Una vez compilada de forma rudimentaria la información básica asociada al gasto público; recién ahí, pudimos avanzar con tecnología. Desarrollamos una metodología innovadora con un modelo de IA Transformer que nos permitió procesar, en tiempo real, todo ese volumen de información para detectar fragmentación del gasto.

IA Transformer es un tipo de arquitectura de red neuronal que transforma una secuencia de palabras con contenido en una secuencia numérica que se procesa en tiempo real. Tiene el potencial de interpretar el lenguaje humano como nunca fue posible. Puede procesar documentos de gran tamaño y generar texto coherente para múltiples usos, con capacidad para aprender del contexto, rastrear las relaciones entre los componentes de la secuencia.

Así fue como logramos automatizar el procesamiento de textos e identificar cometidos similares en todo el aparato central del Estado. Los resultados se pueden ver, por ejemplo, en Vivienda, Primera Infancia y apoyo a Pymes: áreas relevantes con resultados que no están a la altura de las necesidades del país.

En Vivienda aparecieron 13 entidades (10 unidades ejecutoras en 5 incisos del presupuesto y 3 organismos extrapresupuestarios), que tienen los mismos cometidos y que en total emplean a 1.786 personas, con un gasto aproximado de USD 470 millones.

Para el apoyo a Pymes, surgieron 11 entidades (7 unidades ejecutoras en 4 incisos del presupuesto y 4 organismos extrapresupuestarios), con cometidos similares y que emplean 1.165 personas y tienen un gasto total de USD 106 millones.

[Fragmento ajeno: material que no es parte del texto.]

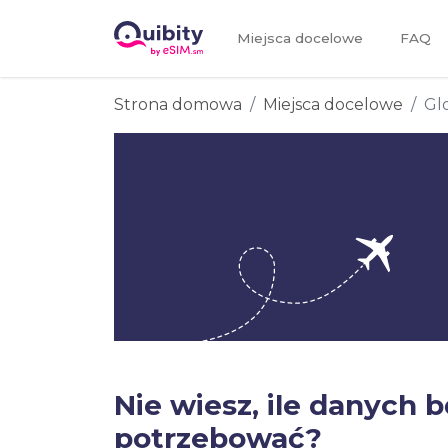
Miejsca docelowe
FAQ
Strona domowa
Miejsca docelowe
Gl
Nie wiesz, ile danych 
potrzebować?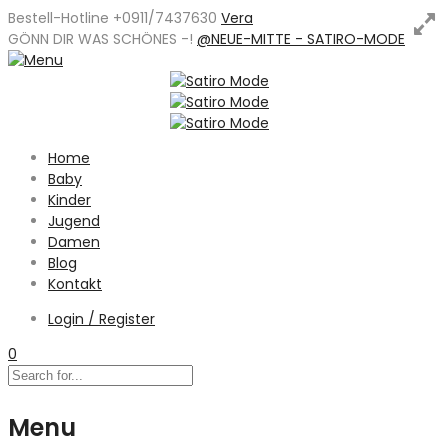
Bestell-Hotline +0911/7437630
Vera
GÖNN DIR WAS SCHÖNES -
!
@NEUE-MITTE - SATIRO-MODE
Home
Baby
Kinder
Jugend
Damen
Blog
Kontakt
Login / Register
0
Menu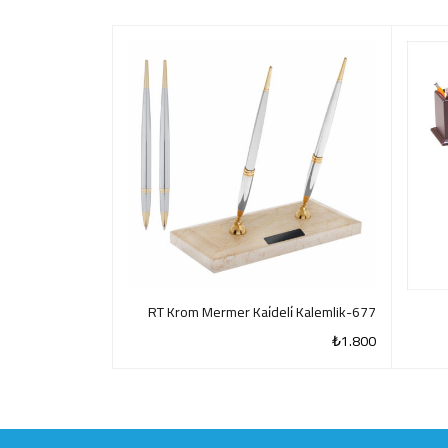
957 Beyaz PVC-Akrilik Kalemlik
677-RT Krom Mermer Kai̇deli̇ Kalemlik
₺
120
₺
1.800
QUICK VIEW
QUICK VIEW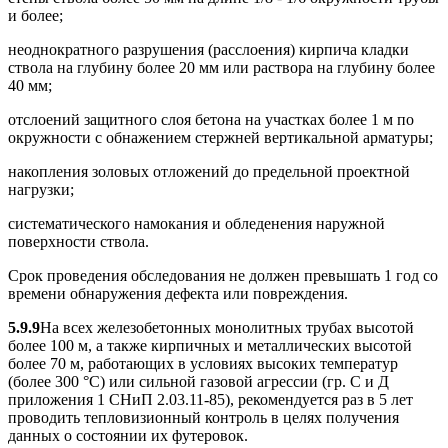
и более;
неоднократного разрушения (расслоения) кирпича кладки
ствола на глубину более 20 мм или раствора на глубину более
40 мм;
отслоений защитного слоя бетона на участках более 1 м по
окружности с обнажением стержней вертикальной арматуры;
накопления золовых отложений до предельной проектной
нагрузки;
систематического намокания и обледенения наружной
поверхности ствола.
Срок проведения обследования не должен превышать 1 год со
времени обнаружения дефекта или повреждения.
5.9.9
На всех железобетонных монолитных трубах высотой
более 100 м, а также кирпичных и металлических высотой
более 70 м, работающих в условиях высоких температур
(более 300 °С) или сильной газовой агрессии (гр. С и Д
приложения 1 СНиП 2.03.11-85), рекомендуется раз в 5 лет
проводить тепловизионный контроль в целях получения
данных о состоянии их футеровок.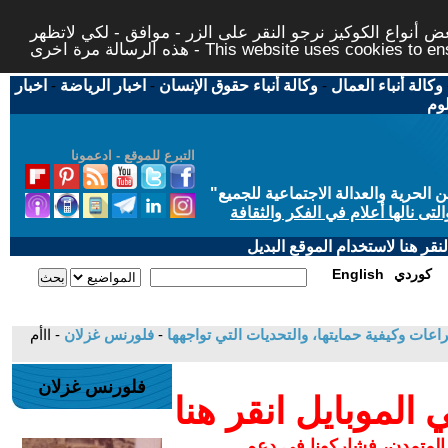
 أنواع الكوكيز نرجو النقر على الزر - موافق - لكي لاتظهر
This website uses cookies to ensure you ge
وكالة أنباء العمال
-
وكالة أنباء حقوق الإنسان
-
اخبار الرياضة
-
اخبار
لوم
التبرع للموقع - ادعمونا
حرية والعدالة الاجتماعية للجميع
"
تى نالها أعلام في الفكر والثقافة
قر هنا لاستخدام الموقع البديل
كوردي
English
-
فلورنس غزلان
- ااأم
فلورنس غزلان
لموبايل انقر هنا
 المتمدن، فشاركونا في دعم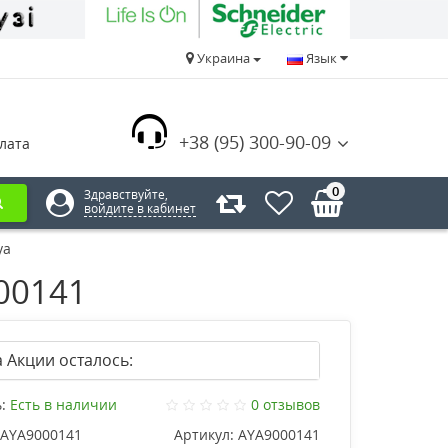
Украина
Язык
+38 (95) 300-90-09
лата
0
Здравствуйте,
войдите в кабинет
ya
00141
 Акции осталось:
:
Есть в наличии
0 отзывов
AYA9000141
Артикул:
AYA9000141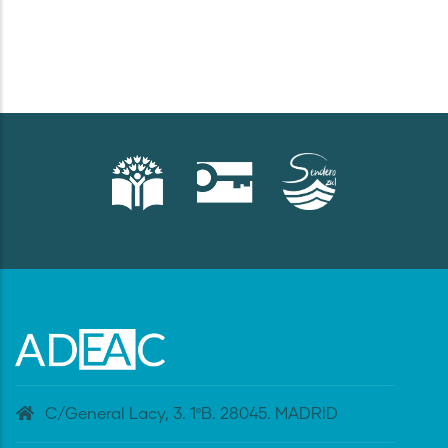
C/General Lacy, 3. 1ºB. 28045. MADRID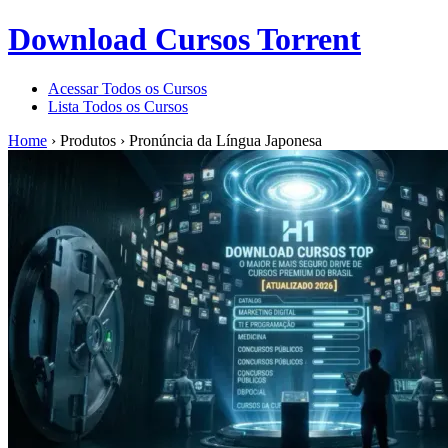
Download Cursos Torrent
Acessar Todos os Cursos
Lista Todos os Cursos
Home
›
Produtos
›
Pronúncia da Língua Japonesa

Con el cometido especifico de Primera Infancia aparecieron 5 unidades ejecutoras en 4 incisos que tienen cometidos asociados y que en total emplean a 1.786 personas, con un gasto de unos USD 470 millones.

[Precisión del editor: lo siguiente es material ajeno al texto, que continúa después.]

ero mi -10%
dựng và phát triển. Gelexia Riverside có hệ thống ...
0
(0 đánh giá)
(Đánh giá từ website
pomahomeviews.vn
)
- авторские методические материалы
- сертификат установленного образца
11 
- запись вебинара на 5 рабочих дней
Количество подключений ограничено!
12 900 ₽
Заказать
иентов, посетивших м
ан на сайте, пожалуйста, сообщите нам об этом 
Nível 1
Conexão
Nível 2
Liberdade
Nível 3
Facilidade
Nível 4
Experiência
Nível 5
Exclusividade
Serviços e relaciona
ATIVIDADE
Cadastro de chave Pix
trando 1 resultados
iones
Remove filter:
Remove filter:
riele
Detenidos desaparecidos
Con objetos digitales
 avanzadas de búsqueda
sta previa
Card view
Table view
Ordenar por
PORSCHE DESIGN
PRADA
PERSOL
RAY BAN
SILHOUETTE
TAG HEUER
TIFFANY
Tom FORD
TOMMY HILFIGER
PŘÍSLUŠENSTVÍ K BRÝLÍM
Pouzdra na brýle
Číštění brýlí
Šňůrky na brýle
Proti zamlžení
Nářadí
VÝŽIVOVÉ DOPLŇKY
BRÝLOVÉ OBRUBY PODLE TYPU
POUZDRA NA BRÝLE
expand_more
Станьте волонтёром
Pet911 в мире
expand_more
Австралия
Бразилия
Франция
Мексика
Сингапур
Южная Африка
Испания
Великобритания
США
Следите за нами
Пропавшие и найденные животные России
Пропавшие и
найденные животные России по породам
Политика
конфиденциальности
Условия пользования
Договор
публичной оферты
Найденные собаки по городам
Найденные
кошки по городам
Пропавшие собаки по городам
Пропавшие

Este dispositivo de IA que creamos y ofrecemos a todo el que lo quiera utilizar, permite analizar fragmentación, superposiciones y duplicaciones en cualquier área sobre la que se busque indagar.

Hasta ahí podemos llegar: el partido real se juega en otra cancha y solo se puede ganar con fuerte voluntad política para transformar lo actual, lo que requiere legitimidad del apoyo en las urnas.

Uruguay precisa para el próximo período un plan de transformación del gasto a través de un proceso de revisión permanente que reduzca la fragmentación y que se base en resultados. De esta manera no solo se podrán logran ahorros para destinarlos a reforzar áreas críticas para el desarrollo del país, sino que también mejorar la eficacia de todo el gasto público. Y eso nos acercaría al primer mundo.